— Кабы, — говорит звездочет, — не ваша, Устаревших, манера, что не дадите вы людям слова сказать, сейчас на фельдъегерских в дальние волости ссылаете, так я бы тебе, воеводе, тогда же объявил. Народ у тебя был смирный да повадливый, ни от купцов, ни от бояр, ни от чернеди опасности тебе не было.
— Знаю, от солнца красного да от потоков весенних. Так и вышло.
— То-то и вышло оттого, что ты меня не дослушал. Хотел я тебе сказать: остерегись только воевать с солнцем красным, да с весной, да с потоками весенними. Людишки у тебя на диво смирные, правил бы ты до смерти.
Взял тут он бывшего воеводу и вывел на пригорок. С пригорка-то далеко видно: кругом поля расстилаются, леса темнеют, речки по земле змеятся и сверкают. По нивам пахари пашут, будто мураши ползают. И где такой мураш проползет, земля, как бархат, почернеет. И уже половина земли черная…
— Гляди, — говорит, — глупый ты человек. Понимаешь ли ты эту силу великую? Была земля вся белая от снегу, господь снег согнал. А человек ее чуть не всю ровно бархатом пашней покроет. А ты, глупый воевода, со своим сержантом хотел великое земное стремление удержать и вспять обратить. С весной бороться вздумал…
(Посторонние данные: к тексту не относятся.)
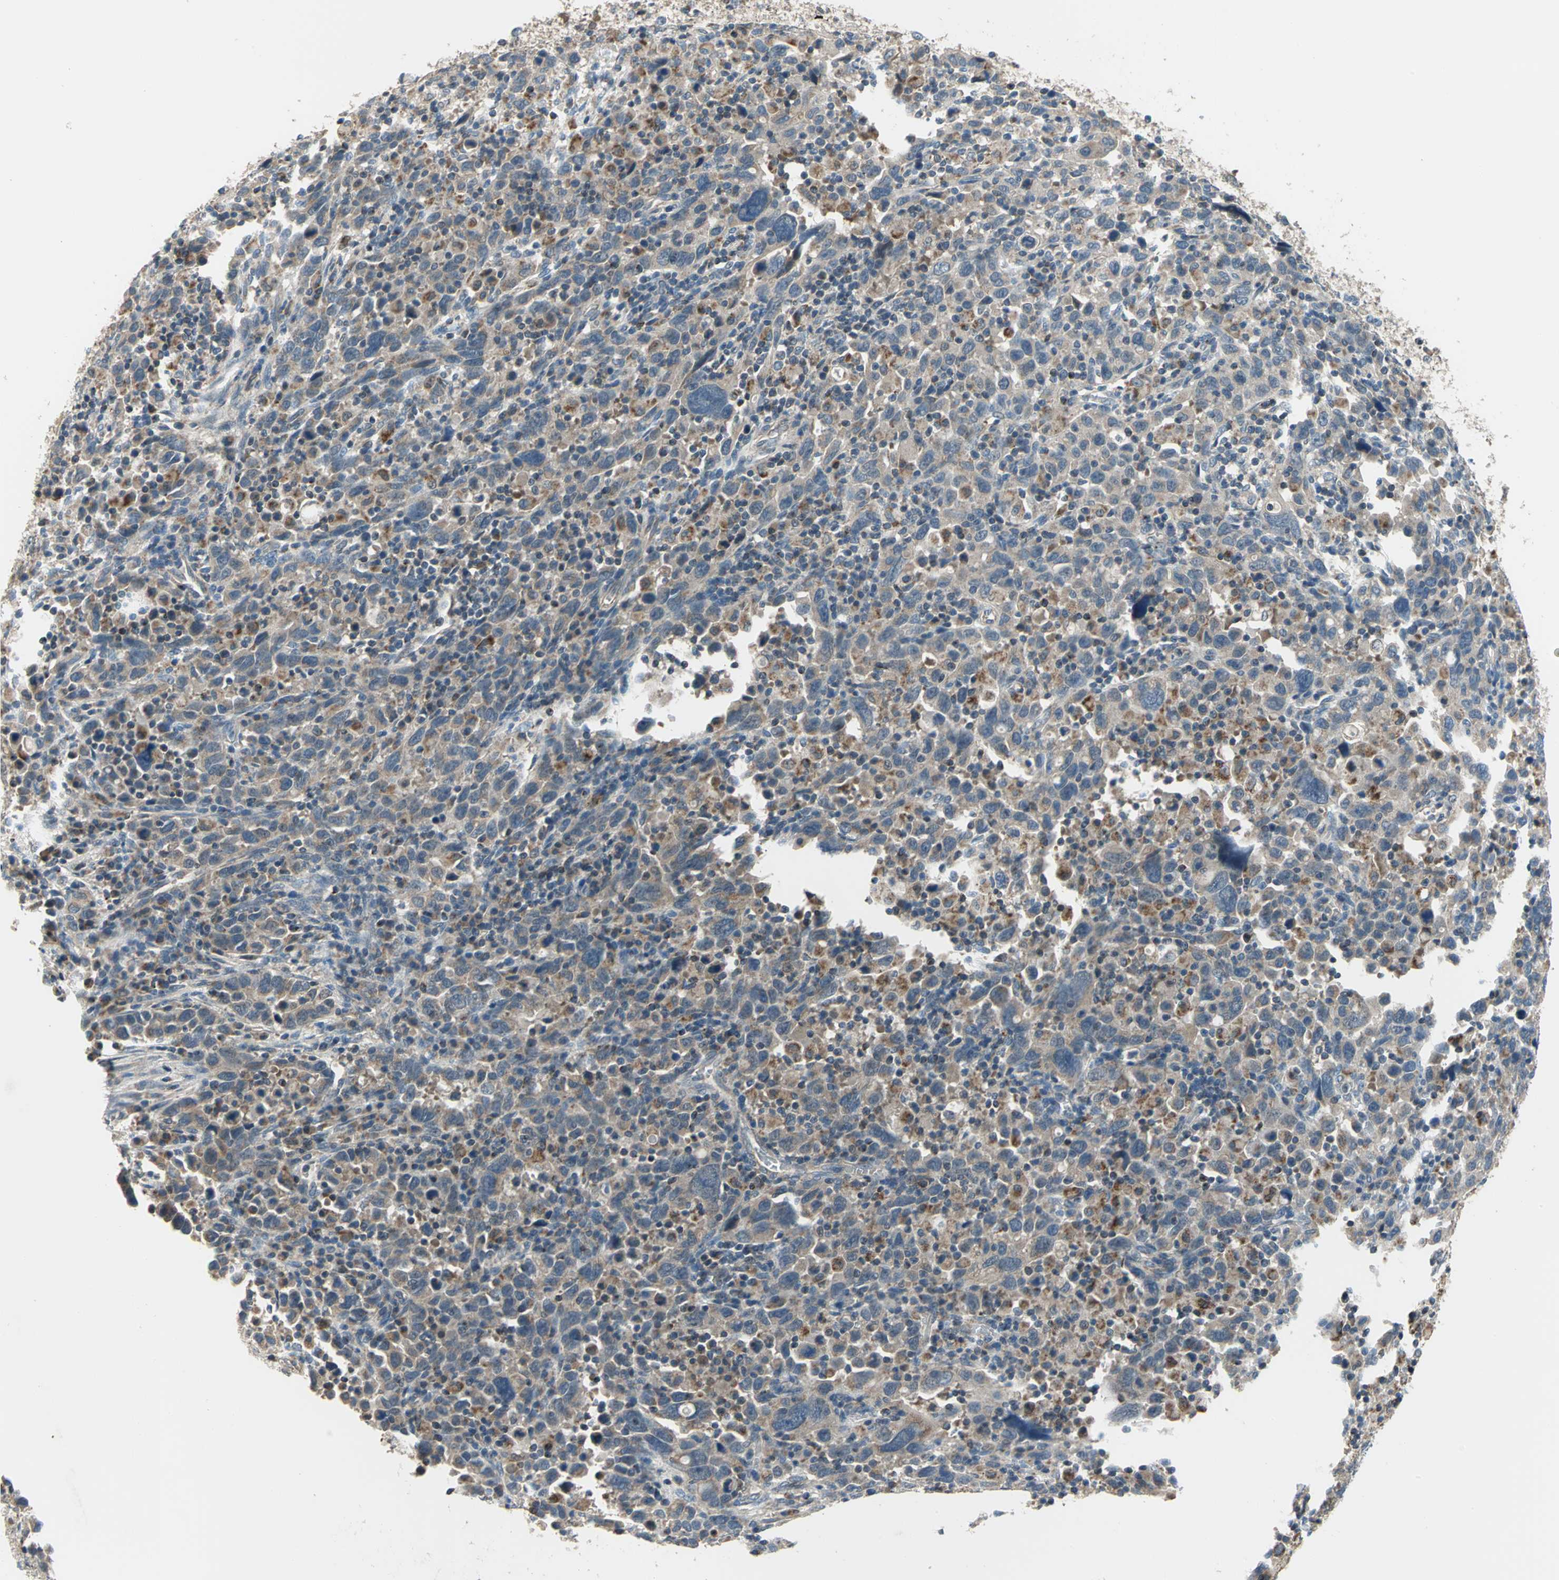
{"staining": {"intensity": "moderate", "quantity": "25%-75%", "location": "cytoplasmic/membranous"}, "tissue": "urothelial cancer", "cell_type": "Tumor cells", "image_type": "cancer", "snomed": [{"axis": "morphology", "description": "Urothelial carcinoma, High grade"}, {"axis": "topography", "description": "Urinary bladder"}], "caption": "Protein staining demonstrates moderate cytoplasmic/membranous staining in approximately 25%-75% of tumor cells in urothelial cancer.", "gene": "TRAK1", "patient": {"sex": "male", "age": 61}}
Посмотрел воевода кругом и вздохнул: «Глупый я, глупый! Неужто я это все задержать хотел?» А звездочет говорит:
— Ты бы, воевода, каждой весенней былинке радоваться должен. Ты бы, воевода, смотрел, чтобы никто весне-матушке и великой народной работе мешать не мог. Ты бы великому деланию помогать должен: увидел ты, что в твоей округе новая былинка появилась, ты бы и ту пригрел да окопал. Узнал ты, воевода, что у твоих людишек новая мыслишка в головах засветилась, — ты бы и ей помог да поддержал… Или хоть не мешал бы, и то дело! И шло бы в твоей округе великое делание, и благословляли бы тебя все роды. А пришло бы время, ты же бы сам у себя и перемену сделал… А ты, — смешно сказать, — с календарями воевать стал, по ласточкам из пушек палил, а то и забыл, что иной раз и камни… да что камни — календари с учебниками, — и те супротив тебя возопить могут. Кончено твое дело, воевода Устаревший, и не познаеши к тому места своего. Аминь!
Так оно и вышло. Завелись после того в Востоковской округе новые порядки, думы да соборы. Первое время не вовсе было спокойно, так что даже порой улица на улицу ходила и волость на волость. Все спорили, как лучше устроить. И не раз на ту пору Устаревшие подсылали отставных околоточных, чтобы народу про них напоминали: дескать, вот при ком спокойно было. Да людишки только смеялись:
— Это те, что руками потоки весенние ловят да вспять обращают? Не надо! Как уж никак перебьемся, а на эту срамоту не согласны.
Так и перевелся род Устаревших воевод в Востоковской округе.
Мы ехали верхами по долине Амги. Лошади бежали тихою «хлынью» по колеям якутской дороги.
Эти дороги совсем не похожи на русские, укатанные телегами и лежащие «скатертью» между зелеными полосами. Здесь дороги утаптываются лишь копытами верховых лошадей. Две глубокие борозды, отделенные межником, по которому растет высокая трава, лежат в середине. Они одинаково глубоки и рисуются ясными линиями пыльного дна. Если едут двое — они плетутся рядом под ленивые разговоры о наслежных происшествиях, о покосах или приезде начальства. Трое в ряд ездят уже гораздо реже, четверо уже выстраиваются двумя парами, одна за другой. Поэтому несколько пар боковых дорожек намечаются все слабее и слабее, теряясь едва заметными линиями в буйной траве.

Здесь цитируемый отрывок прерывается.